= Visnews =

International news agency

Visnews was a London-based international news agency. It began as the British Commonwealth International Newsfilm Agency (BCINA), which was set up with help from The Rank Organisation when that company closed its cinema newsreel operation. The original headquarters in School Road, Acton, London NW10, had formerly been a Rank Laboratory. The founder shareholder broadcasters were the ABC (Australia), the BBC, CBC (Canada) CYBC (Cyprus) and NZBC (New Zealand).

Its main competitor for the early part of its existence was UPITN (later Worldwide Television News, WTN, which was taken over in 1998 by APTV, to form Associated Press Television News or APTN).

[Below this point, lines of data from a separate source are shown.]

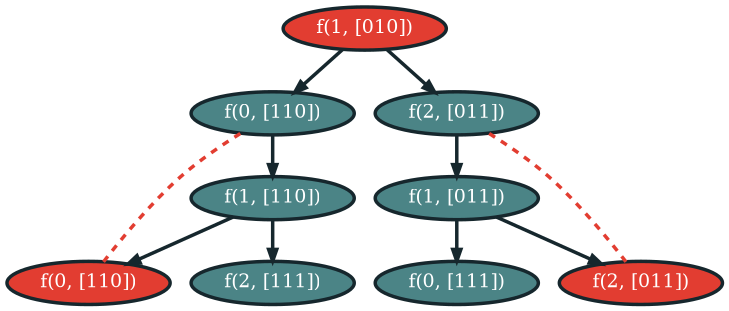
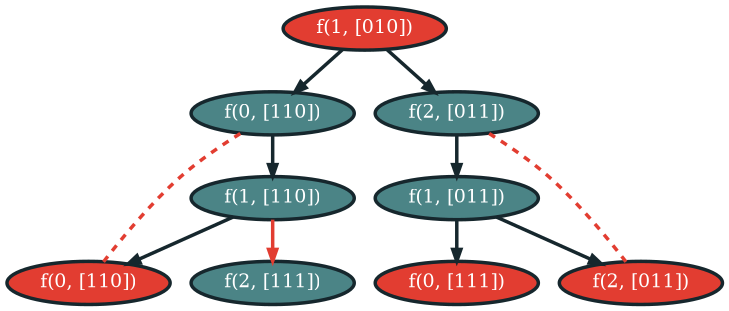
  digraph {
    fontname="DejaVu Serif"
    node [color="#16272D" fillcolor="#4B8486" fontcolor=white fontname="DejaVu Serif" fontsize=16 penwidth=3 style=filled]
    edge [color="#16272D" fontname="DejaVu Serif" penwidth=3 weight=1]
    n1 [fillcolor="#E23D31" label="f(1, [010])"]
    n2 [label="f(0, [110])"]
    n3 [label="f(2, [011])"]
    n4 [label="f(1, [110])"]
    n5 [label="f(1, [011])"]
    n6 [fillcolor="#E23D31" label="f(0, [110])"]
    n7 [label="f(2, [111])"]
-   n8 [label="f(0, [111])"]
+   n8 [fillcolor="#E23D31" label="f(0, [111])"]
    n9 [fillcolor="#E23D31" label="f(2, [011])"]
    subgraph sub_1 {
      n1
      n2
      n3
      n4
      n5
      n6
      n7
      n8
      n9
    }
    n1 -> n2
    n1 -> n3
    n2 -> n4
    n3 -> n5
    n4 -> n6
-   n4 -> n7
+   n4 -> n7 [color="#E23D31"]
    n5 -> n8
    n5 -> n9
    n6 -> n2 [color="#E23D31" dir=none style=dashed weight=0.2]
    n9 -> n3 [color="#E23D31" dir=none style=dashed weight=0.2]
  }
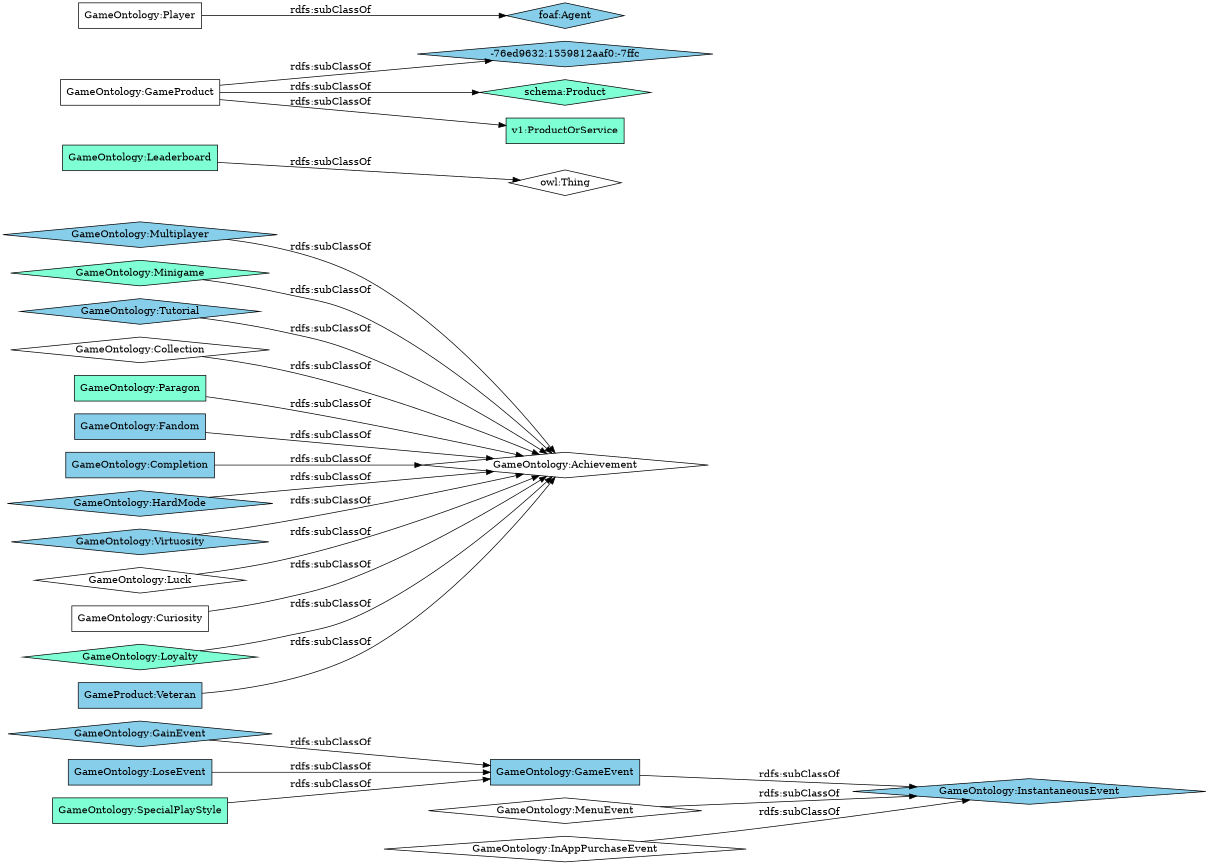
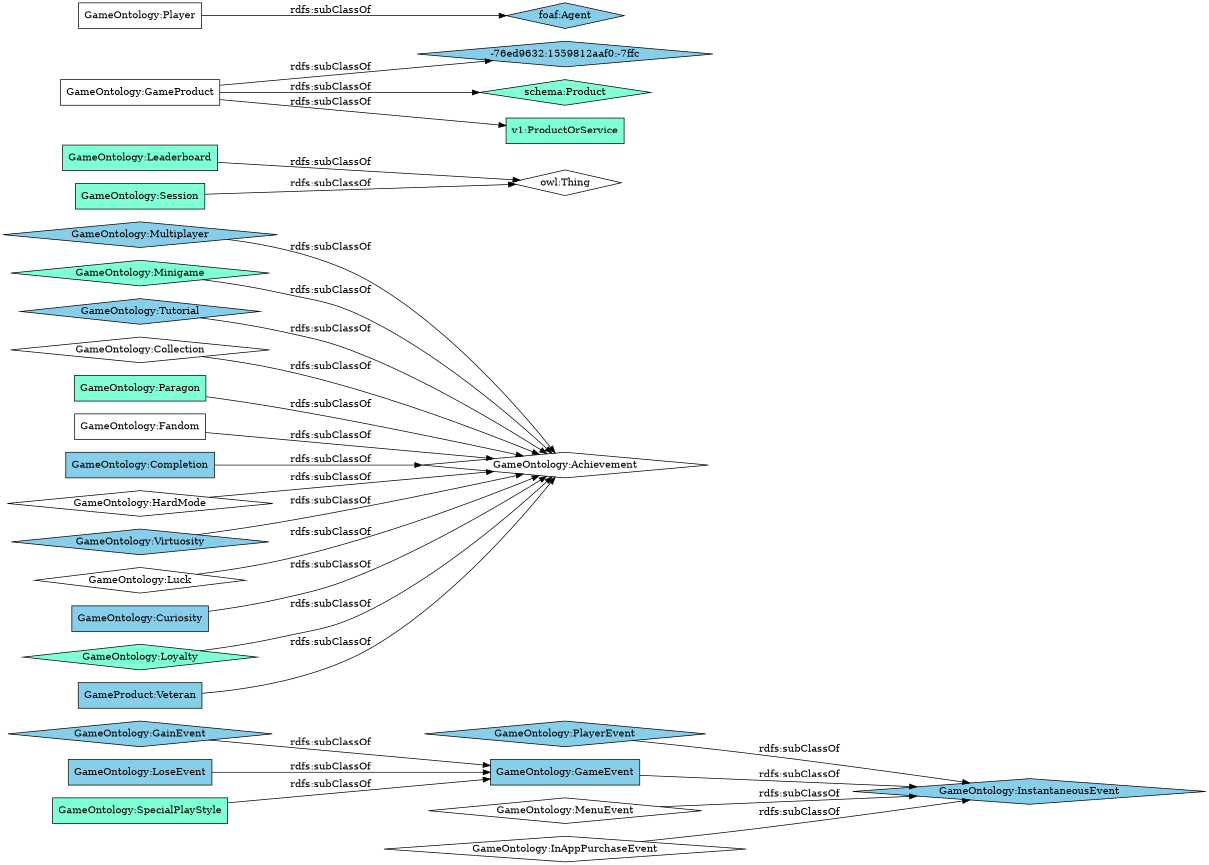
  digraph {
    rankdir=LR
    node [color=black fillcolor=skyblue shape=diamond style=filled]
+   "GameOntology:PlayerEvent"
    "GameOntology:InstantaneousEvent"
    "GameOntology:Achievement" [fillcolor=white]
    "GameOntology:Multiplayer"
    "GameOntology:GameEvent" [shape=box]
    "GameOntology:Leaderboard" [fillcolor=aquamarine shape=box]
    "owl:Thing" [fillcolor=white]
    "GameOntology:Minigame" [fillcolor=aquamarine]
    "GameOntology:MenuEvent" [fillcolor=white]
    "GameOntology:Tutorial"
    "GameOntology:Collection" [fillcolor=white]
    "GameOntology:Paragon" [fillcolor=aquamarine shape=box]
    "GameOntology:GameProduct" [fillcolor=white shape=box]
    "-76ed9632:1559812aaf0:-7ffc"
    "schema:Product" [fillcolor=aquamarine]
    "v1:ProductOrService" [fillcolor=aquamarine shape=box]
-   "GameOntology:Fandom" [shape=box]
+   "GameOntology:Fandom" [fillcolor=white shape=box]
    "GameOntology:Completion" [shape=box]
    "GameOntology:InAppPurchaseEvent" [fillcolor=white]
-   "GameOntology:HardMode"
+   "GameOntology:HardMode" [fillcolor=white]
    "GameOntology:GainEvent"
    "GameOntology:Virtuosity"
    "GameOntology:LoseEvent" [shape=box]
    "GameOntology:Luck" [fillcolor=white]
-   "GameOntology:Curiosity" [fillcolor=white shape=box]
+   "GameOntology:Curiosity" [shape=box]
+   "GameOntology:Session" [fillcolor=aquamarine shape=box]
    "GameOntology:SpecialPlayStyle" [fillcolor=aquamarine shape=box]
    "GameOntology:Loyalty" [fillcolor=aquamarine]
    "GameOntology:Player" [fillcolor=white shape=box]
    "foaf:Agent"
    n31 [label="GameProduct:Veteran" shape=box]
+   "GameOntology:PlayerEvent" -> "GameOntology:InstantaneousEvent" [label="rdfs:subClassOf"]
    "GameOntology:Multiplayer" -> "GameOntology:Achievement" [label="rdfs:subClassOf"]
    "GameOntology:GameEvent" -> "GameOntology:InstantaneousEvent" [label="rdfs:subClassOf"]
    "GameOntology:Leaderboard" -> "owl:Thing" [label="rdfs:subClassOf"]
    "GameOntology:Minigame" -> "GameOntology:Achievement" [label="rdfs:subClassOf"]
    "GameOntology:MenuEvent" -> "GameOntology:InstantaneousEvent" [label="rdfs:subClassOf"]
    "GameOntology:Tutorial" -> "GameOntology:Achievement" [label="rdfs:subClassOf"]
    "GameOntology:Collection" -> "GameOntology:Achievement" [label="rdfs:subClassOf"]
    "GameOntology:Paragon" -> "GameOntology:Achievement" [label="rdfs:subClassOf"]
    "GameOntology:GameProduct" -> "-76ed9632:1559812aaf0:-7ffc" [label="rdfs:subClassOf"]
    "GameOntology:GameProduct" -> "schema:Product" [label="rdfs:subClassOf"]
    "GameOntology:GameProduct" -> "v1:ProductOrService" [label="rdfs:subClassOf"]
    "GameOntology:Fandom" -> "GameOntology:Achievement" [label="rdfs:subClassOf"]
    "GameOntology:Completion" -> "GameOntology:Achievement" [label="rdfs:subClassOf"]
    "GameOntology:InAppPurchaseEvent" -> "GameOntology:InstantaneousEvent" [label="rdfs:subClassOf"]
    "GameOntology:HardMode" -> "GameOntology:Achievement" [label="rdfs:subClassOf"]
    "GameOntology:GainEvent" -> "GameOntology:GameEvent" [label="rdfs:subClassOf"]
    "GameOntology:Virtuosity" -> "GameOntology:Achievement" [label="rdfs:subClassOf"]
    "GameOntology:LoseEvent" -> "GameOntology:GameEvent" [label="rdfs:subClassOf"]
    "GameOntology:Luck" -> "GameOntology:Achievement" [label="rdfs:subClassOf"]
    "GameOntology:Curiosity" -> "GameOntology:Achievement" [label="rdfs:subClassOf"]
+   "GameOntology:Session" -> "owl:Thing" [label="rdfs:subClassOf"]
    "GameOntology:SpecialPlayStyle" -> "GameOntology:GameEvent" [label="rdfs:subClassOf"]
    "GameOntology:Loyalty" -> "GameOntology:Achievement" [label="rdfs:subClassOf"]
    "GameOntology:Player" -> "foaf:Agent" [label="rdfs:subClassOf"]
    n31 -> "GameOntology:Achievement" [label="rdfs:subClassOf"]
  }
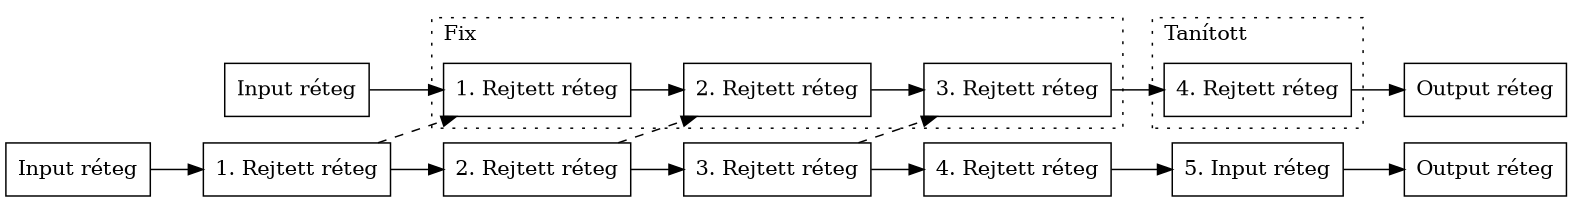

By 1992, Visnews was owned by NBC News (37.75%), the BBC (11%) and Reuters; Reuters bought out the others' shareholdings in the company that year. In 1993, it changed its name to Reuters Television and its operations were absorbed into Reuters' global operations.

Visnews was one of two major independent television news suppliers, the other being WTN. At its peak, Visnews supplied international news material to 400 broadcasters globally.

In its early days, distribution was mainly through shipped film and electronically via the Eurovision News Exchange. Later there were ad-hoc satellite news feeds, and in 1975 it started the world's first daily satellite news service, to the Australian broadcasters.

Visnews was also one of the first suppliers of news production to British Sky Broadcasting for its Sky News channel, commencing its contract in 1989.